Quand la Chine s’éveillera…

par Gérard Leclerc

jeudi 26 octobre 2017

En lisant mes collègues spécialistes de la Chine, qui rendent compte du XIXe congrès du Parti communiste chinois, je n’ai pu m’empêcher d’éprouver un sentiment de crainte, d’appréhension pour le futur proche. N’est-ce pas notre Napoléon qui avait prédit : « Lorsque la Chine s’éveillera, le monde tremblera » ? Alain Peyrefitte, un de nos plus brillants politiques d’après-guerre, qui était aussi un intellectuel, avait repris la formule comme titre de son livre paru en 1973 et qui avait fait grand bruit à l’époque. Peyrefitte avait été en Chine pour rendre compte de l’expérience maoïste, au lendemain de la sanglante révolution culturelle accomplie par le grand timonier Mao Tse-toung, et il avait été malheureusement dupe de la propagande du régime. Relues avec le recul du temps, certaines de ses pages font mal. Au final, n’adressait-il pas un étonnant satisfecit au pire totalitarisme, en saluant cette Chine qui sollicitait notre reconnaissance, je cite « par sa volonté passionnée de créer un univers plus juste et de changer l’homme même, par le courage avec lequel elle supporte des sacrifices qui nous sembleraient intolérables, par l’interpellation qu’elle nous adresse ».

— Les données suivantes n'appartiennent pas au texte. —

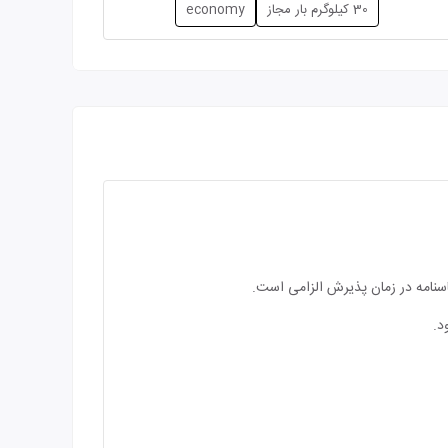
30 کیلوگرم بار مجاز
economy
اسنامه در زمان پذیرش الزامی است.
د.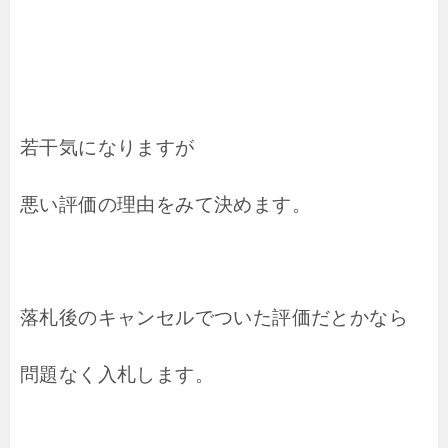
若干気になりますが
悪い評価の理由をみて決めます。
落札後のキャンセルでついた評価だとかなら
問題なく入札します。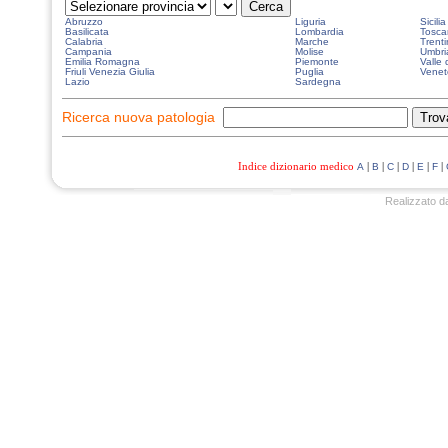
Abruzzo
Liguria
Sicilia
Basilicata
Lombardia
Tosca
Calabria
Marche
Trenti
Campania
Molise
Umbri
Emilia Romagna
Piemonte
Valle 
Friuli Venezia Giulia
Puglia
Venet
Lazio
Sardegna
Ricerca nuova patologia
Indice dizionario medico
|
|
|
|
|
|
A
B
C
D
E
F
Realizzato d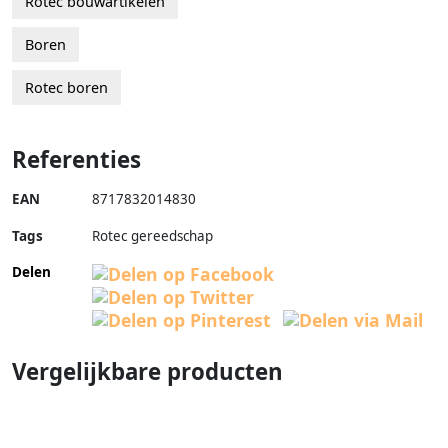
Rotec bouwartikelen
Boren
Rotec boren
Referenties
EAN
8717832014830
Tags
Rotec gereedschap
Delen
Vergelijkbare producten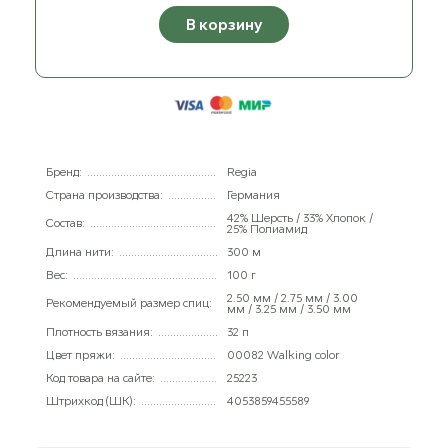
В корзину
Бренд:
Regia
Страна производства:
Германия
42% Шерсть / 33% Хлопок /
Состав:
25% Полиамид
Длина нити:
300 м
Вес:
100 г
2.50 мм / 2.75 мм / 3.00
Рекомендуемый размер спиц:
мм / 3.25 мм / 3.50 мм
Плотность вязания:
32 п
Цвет пряжи:
00082 Walking color
Код товара на сайте:
25223
Штрихкод (ШК):
4053859455589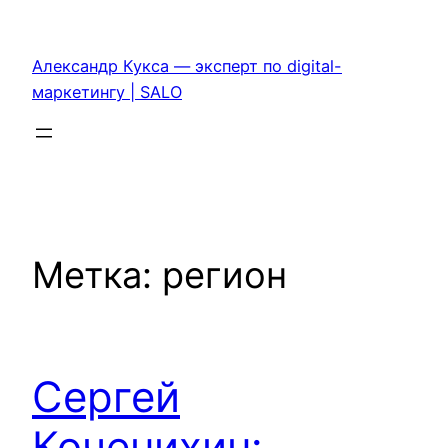
Перейти
к
Александр Кукса — эксперт по digital-
содержимому
маркетингу | SALO
Метка:
регион
Сергей
Коченихин: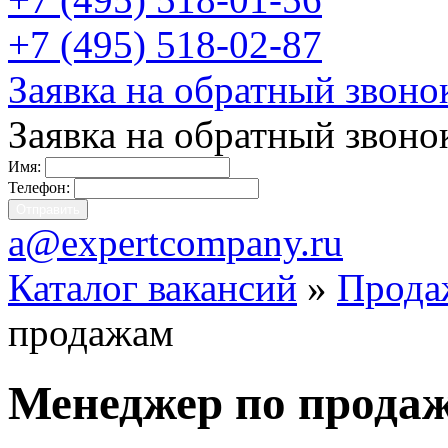
+7 (495) 518-02-87
Заявка на обратный звоно
Заявка на обратный звоно
Имя:
Телефон:
a@expertcompany.ru
Каталог вакансий
»
Прода
продажам
Менеджер по прода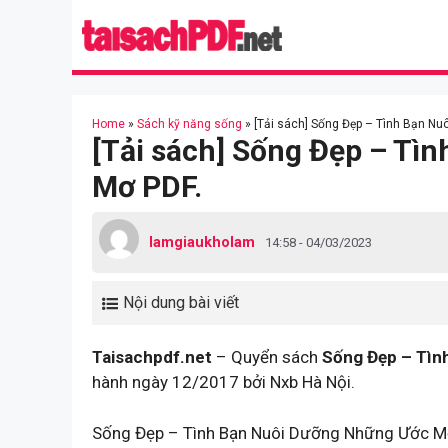
Skip
to
content
Home
»
Sách kỹ năng sống
»
[Tải sách] Sống Đẹp – Tình Bạn N
[Tải sách] Sống Đẹp – Tì
Mơ PDF.
lamgiaukholam
14:58 - 04/03/2023
Nội dung bài viết
Taisachpdf.net
– Quyển sách
Sống Đẹp – Tìn
hành ngày 12/2017 bởi Nxb Hà Nội.
Sống Đẹp – Tình Bạn Nuôi Dưỡng Những Ước Mơ 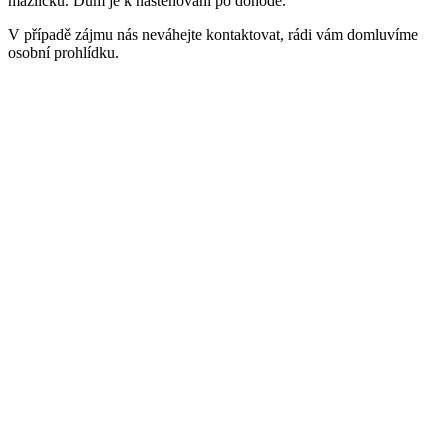
mazlíčků. Dům je k nastěhování po dohodě.
V případě zájmu nás neváhejte kontaktovat, rádi vám domluvíme
osobní prohlídku.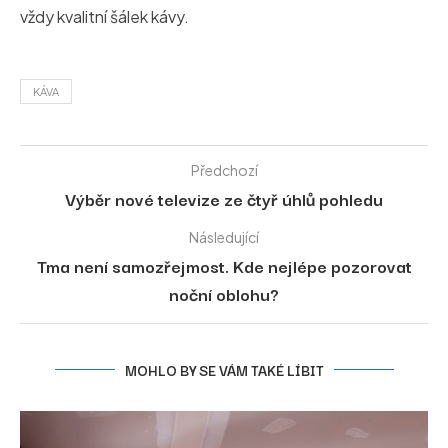
vždy kvalitní šálek kávy.
KÁVA
Předchozí
Výběr nové televize ze čtyř úhlů pohledu
Následující
Tma není samozřejmost. Kde nejlépe pozorovat
noční oblohu?
MOHLO BY SE VÁM TAKÉ LÍBIT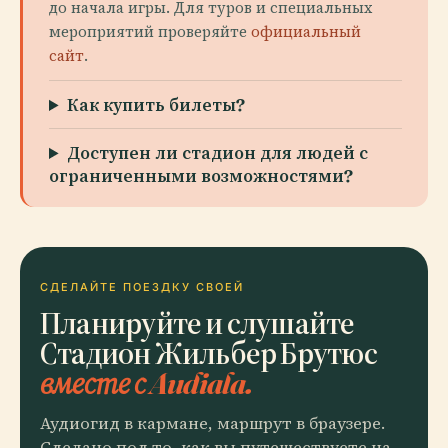
до начала игры. Для туров и специальных
мероприятий проверяйте
официальный
сайт
.
Как купить билеты?
Доступен ли стадион для людей с
ограниченными возможностями?
СДЕЛАЙТЕ ПОЕЗДКУ СВОЕЙ
Планируйте и слушайте
Стадион Жильбер Брутюс
вместе с Audiala.
Аудиогид в кармане, маршрут в браузере.
Сделано под то, как вы путешествуете на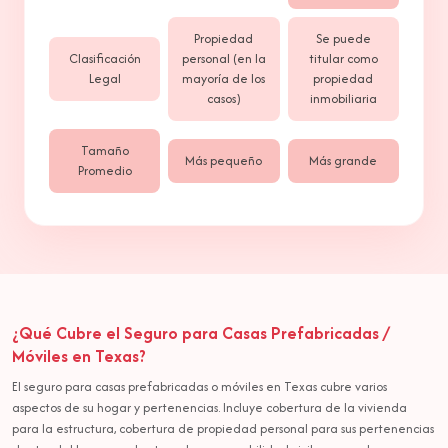
Propiedad
Se puede
Clasificación
personal (en la
titular como
Legal
mayoría de los
propiedad
casos)
inmobiliaria
Tamaño
Más pequeño
Más grande
Promedio
¿Qué Cubre el Seguro para Casas Prefabricadas /
Móviles en Texas?
El seguro para casas prefabricadas o móviles en Texas cubre varios
aspectos de su hogar y pertenencias. Incluye cobertura de la vivienda
para la estructura, cobertura de propiedad personal para sus pertenencias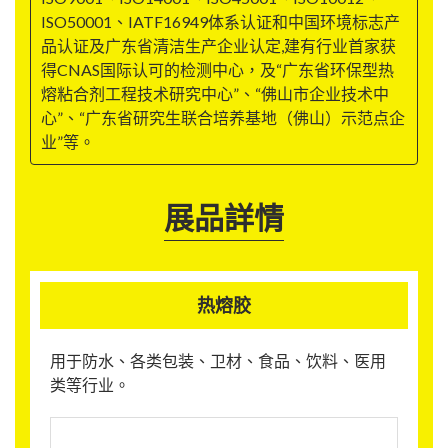
ISO50001、IATF16949体系认证和中国环境标志产
品认证及广东省清洁生产企业认定,建有行业首家获
得CNAS国际认可的检测中心，及“广东省环保型热
熔粘合剂工程技术研究中心”、“佛山市企业技术中
心”、“广东省研究生联合培养基地（佛山）示范点企
业”等。
展品詳情
热熔胶
用于防水、各类包装、卫材、食品、饮料、医用
类等行业。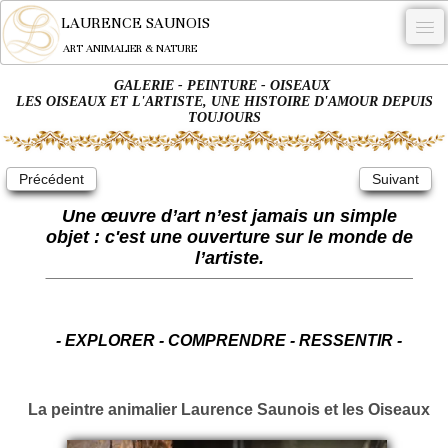
LAURENCE SAUNOIS
ART ANIMALIER & NATURE
GALERIE - PEINTURE - OISEAUX
-
LES OISEAUX ET L'ARTISTE, UNE HISTOIRE D'AMOUR DEPUIS
TOUJOURS
NYMPHEUS LUMINANSIS.
OEUVRES
Précédent
Suivant
BECASSE
Une œuvre d’art n’est jamais un simple
objet : c'est une ouverture sur le monde de
COMMANDE
l’artiste.
L'ARTISTE.
NEWS
- EXPLORER - COMPRENDRE - RESSENTIR -
CONTACT
Français
La peintre animalier Laurence Saunois et les Oiseaux
0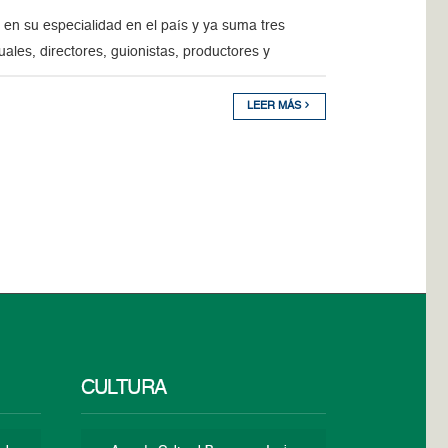
en su especialidad en el país y ya suma tres
ales, directores, guionistas, productores y
LEER MÁS
CULTURA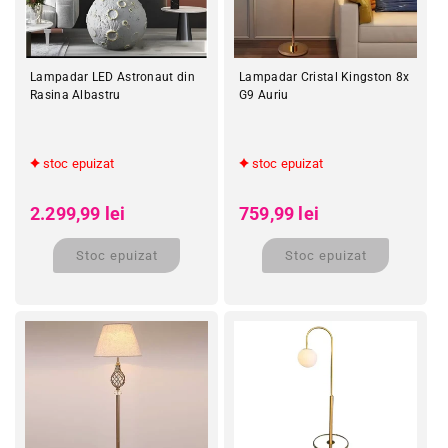
Lampadar LED Astronaut din
Lampadar Cristal Kingston 8x
Rasina Albastru
G9 Auriu
stoc epuizat
stoc epuizat
Preț obișnuit
Preț obișnuit
Preț redus
Preț redus
2.299,99 lei
759,99 lei
Stoc epuizat
Stoc epuizat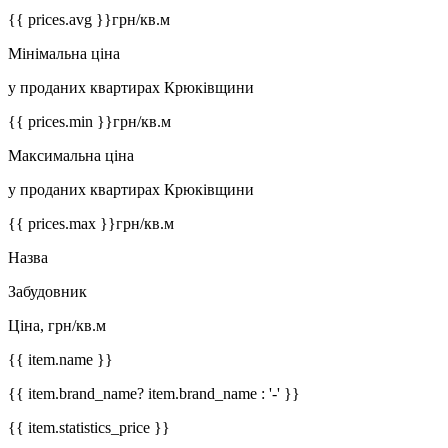
{{ prices.avg }}
грн/кв.м
Мінімальна ціна
у проданих квартирах Крюківщини
{{ prices.min }}
грн/кв.м
Максимальна ціна
у проданих квартирах Крюківщини
{{ prices.max }}
грн/кв.м
Назва
Забудовник
Ціна, грн/кв.м
{{ item.name }}
{{ item.brand_name? item.brand_name : '-' }}
{{ item.statistics_price }}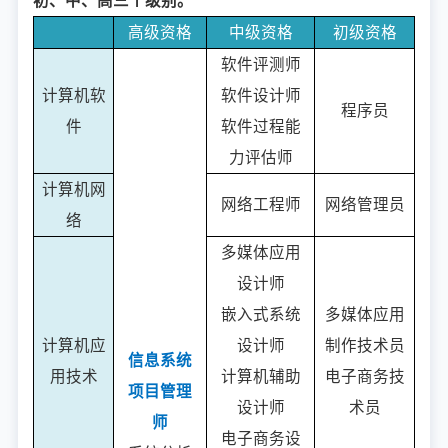
初、中、高三个级别。
高级资格
中级资格
初级资格
软件评测师
计算机软
软件设计师
程序员
件
软件过程能
力评估师
计算机网
网络工程师
网络管理员
络
多媒体应用
设计师
嵌入式系统
多媒体应用
计算机应
设计师
制作技术员
信息系统
用技术
计算机辅助
电子商务技
项目管理
设计师
术员
师
电子商务设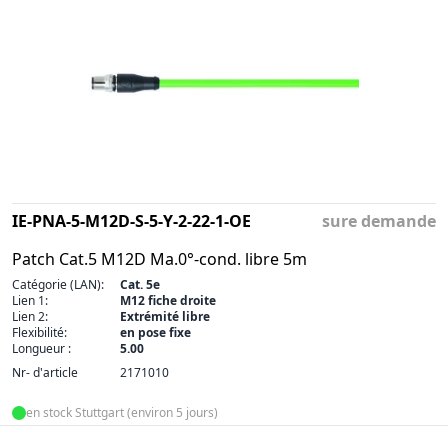
IE-PNA-5-M12D-S-5-Y-2-22-1-OE
sure demande
Patch Cat.5 M12D Ma.0°-cond. libre 5m
Catégorie (LAN):
Cat. 5e
Lien 1:
M12 fiche droite
Lien 2:
Extrémité libre
Flexibilité:
en pose fixe
Longueur :
5.00
Nr- d'article
2171010
en stock Stuttgart (environ 5 jours)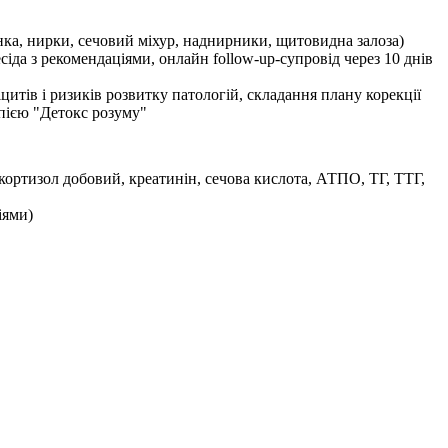
інка, нирки, сечовий міхур, наднирники, щитовидна залоза)
сіда з рекомендаціями, онлайн follow-up-супровід через 10 днів
итів і ризиків розвитку патологій, складання плану корекції
опією "Детокс розуму"
, кортизол добовий, креатинін, сечова кислота, АТПО, ТГ, ТТГ,
іями)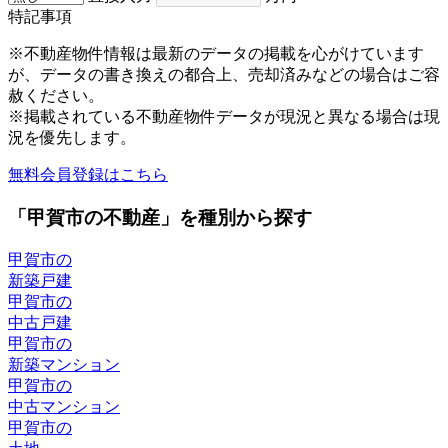
特記事項
※不動産物件情報は最新のデータの掲載を心がけています
が、データの書き換えの都合上、売却済みなどの場合はご容
赦ください。
※掲載されている不動産物件データが現況と異なる場合は現
況を優先します。
無料会員登録はこちら
「甲賀市の不動産」を種別から探す
甲賀市の
新築戸建
甲賀市の
中古戸建
甲賀市の
新築マンション
甲賀市の
中古マンション
甲賀市の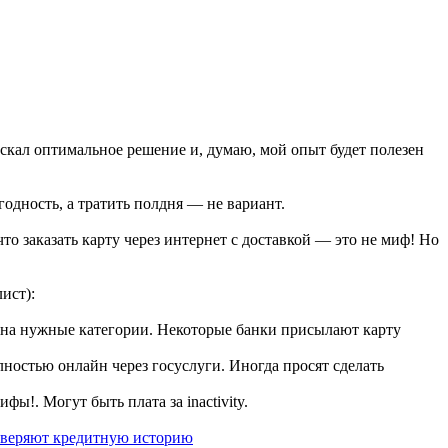
искал оптимальное решение и, думаю, мой опыт будет полезен
годность, а тратить полдня — не вариант.
то заказать карту через интернет с доставкой — это не миф! Но
ист):
 на нужные категории. Некоторые банки присылают карту
лностью онлайн через госуслуги. Иногда просят сделать
ы!. Могут быть плата за inactivity.
оверяют кредитную историю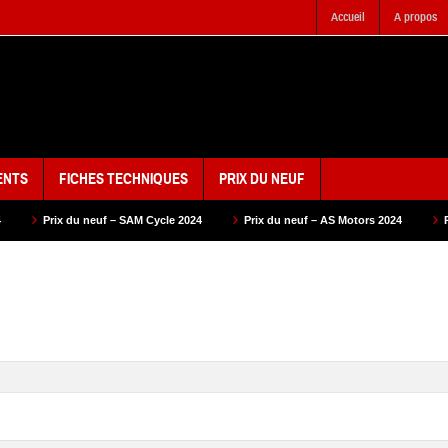
Accueil
A propos
ENTS
FICHES TECHNIQUES
PRIX DU NEUF
– SAM Cycle 2024
Prix du neuf – AS Motors 2024
Prix du neuf – VMS 20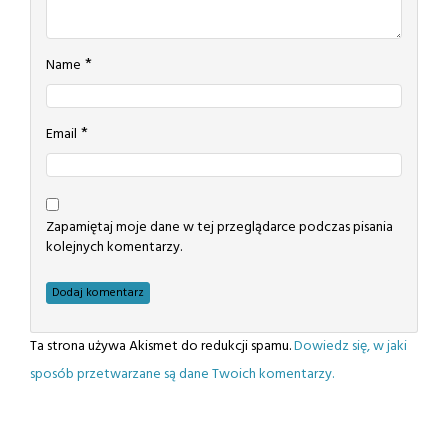
*
Name
*
Email
Zapamiętaj moje dane w tej przeglądarce podczas pisania
kolejnych komentarzy.
Ta strona używa Akismet do redukcji spamu.
Dowiedz się, w jaki
sposób przetwarzane są dane Twoich komentarzy.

Lorsqu’on a lu en vis-à-vis Les habits neuf du président Mao, le livre terrible de Simon Leys, un tel jugement est insupportable, mais il anticipe sur l’évolution qui s’est produite après la mort de Mao, grâce à son successeur Deng Xiaoping, qui a rompu avec les folies qui avaient fait d’innombrables victimes. Ce n’est pas le régime maoïste qui a propulsé la Chine aux avant-gardes du développement économique et de la puissance. C’est parce que les successeurs ont rompu avec le régime qu’ils ont été capables de prétendre au leadership mondial qu’ils disputent désormais aux États-Unis. Des successeurs qui, il est vrai, demeurent communistes et continuent à tenir, d’une main de fer, un appareil qui ne tolère aucune opposition. Le secrétaire général Xi Jinping s’impose comme l’Empereur rouge, à l’égal de Mao, et se déclare l’ennemi des influences intellectuelles de l’Occident.

On sait la situation précaire du christianisme chinois, qui vit sous surveillance et se trouve souvent persécuté. C’est pourquoi, la prophétie napoléonienne reste d’actualité. Qu’attendre de cette super-puissance pour notre avenir commun ?

Chronique diffusée sur Radio Notre-Dame le 26 octobre 2017.